Warren Buffett and Bill Gates agreed to meet at a Fourth of July party in 1991, even though both of them went in thinking that they would have nothing to talk about. But that meeting led to a conversation that lasted the rest of the weekend, and they went on to remain close friends. Afterward, Gates began attending Buffett’s annual shareholder meetings, which eventually became so popular that scalpers could sell a ticket for $250, and, in the end, Buffett bought 100 shares of Microsoft.
Buffett and Gates also began meeting regularly for bridge games, along with Charlie Munger and Kay Graham. Throughout the 1990s and the 2000s, these two were neck-and-neck for the title of richest person in the world. But it was their friendship that opened Buffett’s eyes to his real place in the larger world.
After taking a trip to China with Gates, Buffett realized how lucky he was to be born in Omaha. He clearly saw that he’d had advantages that many people in the world did not, a realization that only reinforced his humble and thankful attitude toward life.
Buffett had to re-evaluate what was important to him.
Buffett’s predictions about internet companies being a disappointment to investors were already coming true in the early 2000s, and the publications that called him irrelevant in 1994 were now rebranding him as a prophet. But this turnaround wasn’t much comfort in 2001, when his dear friend and companion Kay Graham passed away.
Their 30-year relationship had been extremely close, and he was devastated for weeks after her death. Then, two months later, on September 11, 2001, things only became worse. Buffett took what he learned from both of these events – that we’re living in uncertain times – and began investing in companies that offered some sense of certainty.
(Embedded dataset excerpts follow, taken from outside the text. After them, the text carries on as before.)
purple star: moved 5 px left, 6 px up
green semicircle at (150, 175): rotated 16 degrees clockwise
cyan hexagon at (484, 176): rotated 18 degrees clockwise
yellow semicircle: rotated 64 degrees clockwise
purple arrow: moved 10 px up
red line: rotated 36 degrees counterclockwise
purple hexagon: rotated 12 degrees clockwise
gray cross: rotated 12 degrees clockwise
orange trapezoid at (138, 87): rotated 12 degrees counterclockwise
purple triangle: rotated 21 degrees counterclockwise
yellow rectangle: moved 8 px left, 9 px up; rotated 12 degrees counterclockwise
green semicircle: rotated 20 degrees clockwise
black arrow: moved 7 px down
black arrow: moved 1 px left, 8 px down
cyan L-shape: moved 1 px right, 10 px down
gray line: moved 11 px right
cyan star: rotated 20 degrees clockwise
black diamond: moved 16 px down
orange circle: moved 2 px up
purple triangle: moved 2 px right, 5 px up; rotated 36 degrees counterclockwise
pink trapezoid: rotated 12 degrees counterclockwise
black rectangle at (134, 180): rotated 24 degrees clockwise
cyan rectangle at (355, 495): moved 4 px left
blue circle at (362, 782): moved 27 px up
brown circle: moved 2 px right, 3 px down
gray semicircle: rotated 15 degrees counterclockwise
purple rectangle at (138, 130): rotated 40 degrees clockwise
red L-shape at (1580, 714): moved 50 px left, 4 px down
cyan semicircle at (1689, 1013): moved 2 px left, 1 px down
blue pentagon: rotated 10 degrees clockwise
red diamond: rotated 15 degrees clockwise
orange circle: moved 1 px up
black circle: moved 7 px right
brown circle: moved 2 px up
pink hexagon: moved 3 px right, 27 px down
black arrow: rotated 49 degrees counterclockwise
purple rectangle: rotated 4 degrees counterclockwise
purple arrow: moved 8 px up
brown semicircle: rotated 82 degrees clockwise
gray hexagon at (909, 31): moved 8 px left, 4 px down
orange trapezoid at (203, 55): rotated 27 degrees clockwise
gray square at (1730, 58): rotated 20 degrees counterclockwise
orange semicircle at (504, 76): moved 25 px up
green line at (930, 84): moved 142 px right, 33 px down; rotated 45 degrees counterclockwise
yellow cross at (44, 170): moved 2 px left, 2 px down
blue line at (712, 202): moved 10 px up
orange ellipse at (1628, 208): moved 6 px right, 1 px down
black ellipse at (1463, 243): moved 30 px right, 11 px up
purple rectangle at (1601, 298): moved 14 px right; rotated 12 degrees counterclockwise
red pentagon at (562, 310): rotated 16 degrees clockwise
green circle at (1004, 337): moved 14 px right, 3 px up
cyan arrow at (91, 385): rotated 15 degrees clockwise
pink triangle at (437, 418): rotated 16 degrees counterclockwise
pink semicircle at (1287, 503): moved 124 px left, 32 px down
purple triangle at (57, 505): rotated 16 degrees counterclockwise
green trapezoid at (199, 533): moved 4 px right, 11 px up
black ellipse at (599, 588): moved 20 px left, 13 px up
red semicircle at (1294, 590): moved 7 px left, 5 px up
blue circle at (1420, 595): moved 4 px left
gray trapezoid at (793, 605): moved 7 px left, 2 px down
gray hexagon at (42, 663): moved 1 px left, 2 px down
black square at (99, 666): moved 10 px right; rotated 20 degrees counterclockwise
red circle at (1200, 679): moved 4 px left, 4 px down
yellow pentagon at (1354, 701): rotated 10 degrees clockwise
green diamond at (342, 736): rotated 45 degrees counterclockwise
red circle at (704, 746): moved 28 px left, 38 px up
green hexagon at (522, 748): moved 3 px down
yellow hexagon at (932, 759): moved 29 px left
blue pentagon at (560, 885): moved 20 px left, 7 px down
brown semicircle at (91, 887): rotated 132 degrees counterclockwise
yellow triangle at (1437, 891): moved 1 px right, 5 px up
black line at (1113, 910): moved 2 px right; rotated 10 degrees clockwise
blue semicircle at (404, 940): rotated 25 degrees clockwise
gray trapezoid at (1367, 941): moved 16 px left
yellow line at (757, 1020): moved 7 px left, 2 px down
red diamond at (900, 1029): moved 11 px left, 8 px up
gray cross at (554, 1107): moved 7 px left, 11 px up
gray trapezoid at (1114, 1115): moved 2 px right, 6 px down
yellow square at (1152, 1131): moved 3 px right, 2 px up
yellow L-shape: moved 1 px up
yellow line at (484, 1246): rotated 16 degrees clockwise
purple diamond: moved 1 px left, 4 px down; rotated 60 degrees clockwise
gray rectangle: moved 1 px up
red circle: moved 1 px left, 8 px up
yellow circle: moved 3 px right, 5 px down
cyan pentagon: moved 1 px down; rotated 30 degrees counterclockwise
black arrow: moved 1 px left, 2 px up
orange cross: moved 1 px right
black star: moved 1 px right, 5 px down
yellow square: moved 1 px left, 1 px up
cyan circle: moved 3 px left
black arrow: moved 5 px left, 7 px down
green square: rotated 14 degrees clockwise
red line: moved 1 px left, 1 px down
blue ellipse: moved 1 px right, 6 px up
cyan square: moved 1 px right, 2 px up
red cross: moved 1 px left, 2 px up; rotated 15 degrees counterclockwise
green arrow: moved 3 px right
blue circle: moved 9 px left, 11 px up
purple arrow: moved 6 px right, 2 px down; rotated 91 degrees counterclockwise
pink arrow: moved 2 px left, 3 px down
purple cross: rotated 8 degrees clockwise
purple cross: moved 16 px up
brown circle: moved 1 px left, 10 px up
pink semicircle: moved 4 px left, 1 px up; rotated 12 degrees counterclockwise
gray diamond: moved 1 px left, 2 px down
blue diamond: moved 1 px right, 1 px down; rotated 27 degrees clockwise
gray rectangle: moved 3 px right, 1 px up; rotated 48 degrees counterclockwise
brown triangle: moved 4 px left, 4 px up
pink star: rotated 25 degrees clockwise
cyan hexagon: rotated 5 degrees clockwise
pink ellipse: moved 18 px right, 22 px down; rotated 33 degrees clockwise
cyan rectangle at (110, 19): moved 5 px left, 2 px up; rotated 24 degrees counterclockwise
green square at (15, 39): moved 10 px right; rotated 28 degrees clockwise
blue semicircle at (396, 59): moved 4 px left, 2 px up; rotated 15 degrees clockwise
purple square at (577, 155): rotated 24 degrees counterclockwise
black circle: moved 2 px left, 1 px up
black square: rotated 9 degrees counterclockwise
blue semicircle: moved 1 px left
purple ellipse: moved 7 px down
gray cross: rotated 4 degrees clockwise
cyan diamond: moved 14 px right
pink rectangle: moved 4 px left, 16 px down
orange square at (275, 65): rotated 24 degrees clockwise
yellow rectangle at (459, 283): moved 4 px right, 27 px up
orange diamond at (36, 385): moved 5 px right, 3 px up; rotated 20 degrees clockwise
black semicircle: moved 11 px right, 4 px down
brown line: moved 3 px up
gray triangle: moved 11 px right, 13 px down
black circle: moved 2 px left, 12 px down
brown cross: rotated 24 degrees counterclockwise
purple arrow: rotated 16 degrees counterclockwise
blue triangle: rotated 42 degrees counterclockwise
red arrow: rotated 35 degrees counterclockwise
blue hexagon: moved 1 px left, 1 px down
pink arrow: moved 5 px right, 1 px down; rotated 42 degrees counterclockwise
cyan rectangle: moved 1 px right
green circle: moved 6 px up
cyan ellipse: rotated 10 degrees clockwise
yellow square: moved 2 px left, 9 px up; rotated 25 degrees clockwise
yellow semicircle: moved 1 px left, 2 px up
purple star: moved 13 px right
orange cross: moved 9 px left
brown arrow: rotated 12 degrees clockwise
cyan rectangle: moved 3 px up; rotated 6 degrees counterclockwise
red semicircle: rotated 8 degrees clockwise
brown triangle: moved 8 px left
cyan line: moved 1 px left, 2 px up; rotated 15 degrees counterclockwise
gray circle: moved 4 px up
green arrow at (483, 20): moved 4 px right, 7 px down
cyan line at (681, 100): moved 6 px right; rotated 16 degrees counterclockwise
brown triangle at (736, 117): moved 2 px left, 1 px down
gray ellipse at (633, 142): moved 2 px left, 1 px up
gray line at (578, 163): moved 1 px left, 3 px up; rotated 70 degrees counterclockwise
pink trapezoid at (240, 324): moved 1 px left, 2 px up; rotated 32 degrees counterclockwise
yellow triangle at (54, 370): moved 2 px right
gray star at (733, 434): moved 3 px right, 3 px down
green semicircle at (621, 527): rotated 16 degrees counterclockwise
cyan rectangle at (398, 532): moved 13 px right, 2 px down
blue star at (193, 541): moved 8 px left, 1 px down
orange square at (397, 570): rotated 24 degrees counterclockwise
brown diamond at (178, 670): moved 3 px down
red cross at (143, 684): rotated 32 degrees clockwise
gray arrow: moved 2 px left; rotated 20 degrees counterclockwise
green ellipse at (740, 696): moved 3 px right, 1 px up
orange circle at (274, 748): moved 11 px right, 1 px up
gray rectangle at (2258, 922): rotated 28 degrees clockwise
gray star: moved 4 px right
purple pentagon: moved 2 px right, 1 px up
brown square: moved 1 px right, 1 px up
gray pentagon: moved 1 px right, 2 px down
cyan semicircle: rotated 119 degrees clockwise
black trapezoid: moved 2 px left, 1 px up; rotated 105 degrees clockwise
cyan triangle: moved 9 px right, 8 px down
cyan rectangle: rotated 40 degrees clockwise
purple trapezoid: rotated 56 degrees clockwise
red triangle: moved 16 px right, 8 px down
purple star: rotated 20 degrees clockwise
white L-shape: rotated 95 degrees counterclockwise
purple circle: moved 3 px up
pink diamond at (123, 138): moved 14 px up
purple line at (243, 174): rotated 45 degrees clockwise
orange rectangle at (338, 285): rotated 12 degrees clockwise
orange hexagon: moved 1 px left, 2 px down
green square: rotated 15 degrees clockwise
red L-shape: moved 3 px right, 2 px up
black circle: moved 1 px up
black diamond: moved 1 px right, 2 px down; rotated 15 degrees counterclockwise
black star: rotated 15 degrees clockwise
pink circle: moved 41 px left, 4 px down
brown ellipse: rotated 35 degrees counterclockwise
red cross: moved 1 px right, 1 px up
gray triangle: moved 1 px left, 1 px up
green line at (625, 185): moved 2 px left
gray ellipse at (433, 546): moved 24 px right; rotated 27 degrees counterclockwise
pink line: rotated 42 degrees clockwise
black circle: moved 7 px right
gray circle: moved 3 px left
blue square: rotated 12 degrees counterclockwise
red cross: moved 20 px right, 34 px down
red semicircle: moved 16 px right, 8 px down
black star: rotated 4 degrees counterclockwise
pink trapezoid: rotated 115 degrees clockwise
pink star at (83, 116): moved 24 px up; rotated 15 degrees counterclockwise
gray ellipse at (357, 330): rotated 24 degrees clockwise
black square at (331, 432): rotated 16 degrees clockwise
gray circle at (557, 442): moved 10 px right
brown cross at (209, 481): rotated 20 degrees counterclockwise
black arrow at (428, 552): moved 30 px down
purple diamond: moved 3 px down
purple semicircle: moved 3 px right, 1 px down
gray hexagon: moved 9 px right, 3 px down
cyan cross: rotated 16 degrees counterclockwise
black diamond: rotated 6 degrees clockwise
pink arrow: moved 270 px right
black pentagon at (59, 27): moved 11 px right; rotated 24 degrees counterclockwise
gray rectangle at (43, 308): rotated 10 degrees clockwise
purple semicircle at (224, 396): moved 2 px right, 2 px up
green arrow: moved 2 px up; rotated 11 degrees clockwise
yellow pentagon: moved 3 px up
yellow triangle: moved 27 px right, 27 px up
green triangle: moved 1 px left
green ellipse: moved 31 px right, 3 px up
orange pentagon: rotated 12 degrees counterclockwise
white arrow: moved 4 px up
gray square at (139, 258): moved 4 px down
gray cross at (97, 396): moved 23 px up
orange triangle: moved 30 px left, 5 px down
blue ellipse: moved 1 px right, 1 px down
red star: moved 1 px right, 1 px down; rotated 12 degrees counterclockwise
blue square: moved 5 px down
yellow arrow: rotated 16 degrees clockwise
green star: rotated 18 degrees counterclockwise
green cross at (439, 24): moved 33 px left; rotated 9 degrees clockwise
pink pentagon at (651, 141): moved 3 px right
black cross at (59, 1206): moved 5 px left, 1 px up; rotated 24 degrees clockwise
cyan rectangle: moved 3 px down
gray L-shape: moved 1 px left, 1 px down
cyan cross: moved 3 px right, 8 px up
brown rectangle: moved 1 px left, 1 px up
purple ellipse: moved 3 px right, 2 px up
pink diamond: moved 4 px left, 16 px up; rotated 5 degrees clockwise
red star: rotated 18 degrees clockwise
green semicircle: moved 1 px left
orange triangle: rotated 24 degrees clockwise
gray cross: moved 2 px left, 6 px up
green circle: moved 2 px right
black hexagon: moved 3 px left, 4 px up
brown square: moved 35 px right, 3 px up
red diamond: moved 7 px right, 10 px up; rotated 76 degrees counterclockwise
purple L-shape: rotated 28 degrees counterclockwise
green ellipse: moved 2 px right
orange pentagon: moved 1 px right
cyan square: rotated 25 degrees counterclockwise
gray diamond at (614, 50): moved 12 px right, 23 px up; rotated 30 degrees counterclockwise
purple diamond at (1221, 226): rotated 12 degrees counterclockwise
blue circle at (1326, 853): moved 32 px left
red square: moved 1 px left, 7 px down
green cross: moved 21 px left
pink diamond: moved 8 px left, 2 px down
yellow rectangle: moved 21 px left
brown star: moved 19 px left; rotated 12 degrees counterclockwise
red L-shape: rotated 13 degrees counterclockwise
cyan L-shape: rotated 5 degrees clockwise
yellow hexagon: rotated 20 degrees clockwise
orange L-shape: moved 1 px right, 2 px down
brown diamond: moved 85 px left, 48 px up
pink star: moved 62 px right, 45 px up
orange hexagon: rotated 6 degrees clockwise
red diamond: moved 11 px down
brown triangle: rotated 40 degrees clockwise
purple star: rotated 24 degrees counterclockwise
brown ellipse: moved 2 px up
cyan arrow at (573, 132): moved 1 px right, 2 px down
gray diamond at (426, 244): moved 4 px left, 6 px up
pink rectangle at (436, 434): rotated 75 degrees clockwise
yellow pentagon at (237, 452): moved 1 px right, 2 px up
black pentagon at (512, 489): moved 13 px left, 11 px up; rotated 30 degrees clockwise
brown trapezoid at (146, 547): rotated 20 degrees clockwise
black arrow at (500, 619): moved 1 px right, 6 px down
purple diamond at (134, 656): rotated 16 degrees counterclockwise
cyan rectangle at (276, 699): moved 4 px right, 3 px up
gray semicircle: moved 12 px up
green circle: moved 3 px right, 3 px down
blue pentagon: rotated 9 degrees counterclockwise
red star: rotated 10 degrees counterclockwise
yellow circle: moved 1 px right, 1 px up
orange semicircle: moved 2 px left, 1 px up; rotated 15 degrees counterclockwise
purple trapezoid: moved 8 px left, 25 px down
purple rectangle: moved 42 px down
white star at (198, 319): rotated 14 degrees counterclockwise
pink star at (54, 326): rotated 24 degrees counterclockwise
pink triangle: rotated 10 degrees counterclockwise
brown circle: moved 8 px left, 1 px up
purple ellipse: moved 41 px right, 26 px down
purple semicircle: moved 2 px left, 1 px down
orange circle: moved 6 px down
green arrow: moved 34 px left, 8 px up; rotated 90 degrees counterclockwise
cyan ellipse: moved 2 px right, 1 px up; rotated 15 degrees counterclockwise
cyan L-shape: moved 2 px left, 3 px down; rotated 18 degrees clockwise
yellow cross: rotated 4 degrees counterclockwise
This is what drew Buffett to businesses like Fruit of the Loom and companies that made farm equipment and children’s clothes.
However, another period of re-evaluation was just around the corner. In 2003, Susie was diagnosed with stage 3 oral cancer. Even though they were no longer living together, Susie and Buffett remained close. And though he was often reduced to tears, he recognized how important it was to take this time to care for Susie.
Susie passed away in 2004. Buffett was heartbroken, and he spent days in bed, unable to talk to anyone. But when he finally emerged, he had gotten in better touch with his own feelings and had a desire to be closer to his children. He now believed he’d figured out the secret to life: “...to be loved by as many people as possible among those you want to have love you.”
He also knew what he wanted to do with all his money. He gave 85 percent of Berkshire Hathaway, which was worth $36 billion at the time, to the Bill & Melinda Gates Foundation and he divided another six million dollars between Susie’s charitable foundation and the other foundations set up for his kids.
What I took from it.
For much of Warren Buffett’s life, he had a one-track mind – rolling his snowball. This meant constantly investing and reinvesting the earnings. His relatively simple but thorough method for picking stocks to invest in had nothing to do with business trends or technology. Though he could calculate a company’s monetary value quite quickly, he found success by paying attention to the human element of a business.
Use Buffett’s “20 Punches” approach to investing. Imagine you have a card that gives you only 20 chances to invest in your lifetime. Each time you make an investment, someone punches a hole in your card and you lose a future investment opportunity. If you use this philosophy, you’ll be much more diligent about the investments you do make.